Exercise data
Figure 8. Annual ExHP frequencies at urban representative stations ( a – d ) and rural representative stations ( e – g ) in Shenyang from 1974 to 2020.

==

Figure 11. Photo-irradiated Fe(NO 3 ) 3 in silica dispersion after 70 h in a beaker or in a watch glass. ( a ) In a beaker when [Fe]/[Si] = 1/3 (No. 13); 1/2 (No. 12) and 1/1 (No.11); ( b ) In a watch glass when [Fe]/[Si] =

---

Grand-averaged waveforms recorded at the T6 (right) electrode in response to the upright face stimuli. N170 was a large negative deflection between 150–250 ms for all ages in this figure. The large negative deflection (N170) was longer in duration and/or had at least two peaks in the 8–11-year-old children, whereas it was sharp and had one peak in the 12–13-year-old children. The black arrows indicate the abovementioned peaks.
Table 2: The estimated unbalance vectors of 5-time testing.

Task objective
Reproduce exactly the stretch of the material above that starts at the line with "Grand-averaged waveforms recorded" and ends at the line with "Table 2: The", both included, and nothing else.

Solution below
Grand-averaged waveforms recorded at the T6 (right) electrode in response to the upright face stimuli. N170 was a large negative deflection between 150–250 ms for all ages in this figure. The large negative deflection (N170) was longer in duration and/or had at least two peaks in the 8–11-year-old children, whereas it was sharp and had one peak in the 12–13-year-old children. The black arrows indicate the abovementioned peaks.
Table 2: The estimated unbalance vectors of 5-time testing.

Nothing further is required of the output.